[linux-elitists] How is it possible to have a dual licensed Linux Distro.

Nathaniel Smith njs@pobox.com
Sat Sep 1 14:10:17 PDT 2007


On Fri, Aug 31, 2007 at 05:04:24PM -0700, Rick Moen wrote:
> Quoting Ben Finney (ben@benfinney.id.au):
> 
> > Any work of creative expression recognised under copyright law 
> > automatically has a copyright holder. A GNU/Linux distribution, if it 
> > involves such creative expression, can thus be licensed as a whole by  
> > its copyright holder, and can even be dual-licensed, as with any other 
> > work.
> > 
> > Of course, such a distribution would be a derived work of all the 
>              ^^^^^^^^^^^^^^^^^^^^^^^^^^^^^^^^^^^^^^^^^^^^^^^^^^^^^^
> > parts that comprise it,
>   ^^^^^^^^^^^^^^^^^^^^^^            
> 
> Hereby disputed.  Actually, on reflection, I'll just say "No, sir."
> 
> "Derivative work" as a term of art within copyright law needs to be
> carefully distinguished from bundling without derivation (what FSF
> likes to call "mere aggregation").  Most constituent codebases on a
> typical Linux (GNU/Linux, whatever) distribution are highly unlikely to
> ever be judged derivative works of each other.

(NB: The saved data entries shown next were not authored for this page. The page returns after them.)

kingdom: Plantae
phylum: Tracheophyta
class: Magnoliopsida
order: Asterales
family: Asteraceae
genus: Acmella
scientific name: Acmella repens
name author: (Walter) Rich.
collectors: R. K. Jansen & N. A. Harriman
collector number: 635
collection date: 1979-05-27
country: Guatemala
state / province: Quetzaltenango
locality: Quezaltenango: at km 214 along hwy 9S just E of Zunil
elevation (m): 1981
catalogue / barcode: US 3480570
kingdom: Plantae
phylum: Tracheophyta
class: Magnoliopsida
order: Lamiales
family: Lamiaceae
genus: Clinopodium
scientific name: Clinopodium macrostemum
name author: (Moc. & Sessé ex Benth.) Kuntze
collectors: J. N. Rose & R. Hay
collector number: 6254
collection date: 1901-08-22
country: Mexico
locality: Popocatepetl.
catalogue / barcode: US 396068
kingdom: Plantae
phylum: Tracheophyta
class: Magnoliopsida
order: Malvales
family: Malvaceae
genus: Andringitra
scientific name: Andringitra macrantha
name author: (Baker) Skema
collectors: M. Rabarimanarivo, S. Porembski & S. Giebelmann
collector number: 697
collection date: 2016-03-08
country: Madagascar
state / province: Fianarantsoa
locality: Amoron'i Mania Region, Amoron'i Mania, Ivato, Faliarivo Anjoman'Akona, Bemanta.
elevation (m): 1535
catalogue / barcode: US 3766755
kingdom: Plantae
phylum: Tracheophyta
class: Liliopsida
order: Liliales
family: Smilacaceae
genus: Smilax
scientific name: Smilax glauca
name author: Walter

The different codebases are not derivative of each other, but the
creator of a distribution does presumably hold a compilation
copyright on the work as a whole, and that is the copyright I read
Ben as referring to.  I don't really grok the details of compilation
copyrights, though, so I'm not sure to what extent it is legally
meaningful to talk about a compilation as being derived from the
constituent works -- I get the impression that this is one of those
murky corners where intuition and law make minimal little contact.

-- Nathaniel

-- 
Eternity is very long, especially towards the end.